The economic advantages to the county could include an increase in property tax revenue of about $1.4 million, said Amy Higginbotham, an economist with West Virginia University's Bureau of Business & Economic Research, who provided an impact study and was hired by Freeman.

The overall economic impact could be as much as $552.4 million over the 14-year building period, she said.

During the first five years, about 150 construction jobs could be available, and over the full building period, about 500 construction jobs are projected, said Carrie Jenkins, Freeman's project coordinator.

An estimated $18.2 million is projected in economic growth from Coolfont residents and their visitors. It is projected that more than 300 jobs will be created to sustain the Coolfont residents and visitors, Jenkins said.

Mark Kaiser of Potesta & Associates, a Charleston engineering and environmental firm, said the 100-year flood plain will not be affected. He said the project calls for collecting and releasing rainwater slowly, thus lessening the severity downstream.

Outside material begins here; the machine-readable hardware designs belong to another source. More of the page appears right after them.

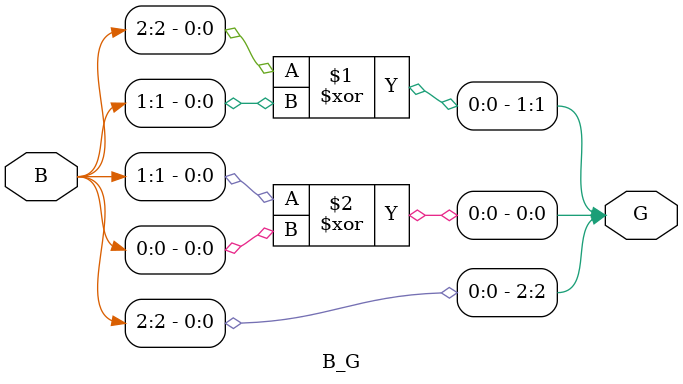
<source format=v>
module B_G( input [2:0]B,output [2:0]G );
 // gate level modelling
  buf (G[2],B[2]);
  xor x1(G[1],B[2],B[1]);
  xor x2 (G[0],B[1],B[0]);
endmodule
</source>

Lake Siri is to be expanded by 4.5 acres and a new 48-acre Lake Prospect is planned, Kaiser said. The dams must be safely regulated and will have ongoing inspections, he said.

Kaiser said about seven acres of the wetlands and habitat areas will be mitigated. The project's restoration will exceed the required 17 acres, he said.

Kaiser said the full building project would use only 2.3 percent of the estimated Cacapon Mountain aquifer recharge potential.

Halverstadt said the economy is struggling, but Freeman anticipated the downturn in 2005 and cut costs.

"We are financially stronger and have money in the bank," Halverstadt said. "We are in a position to move forward, and that is our intention."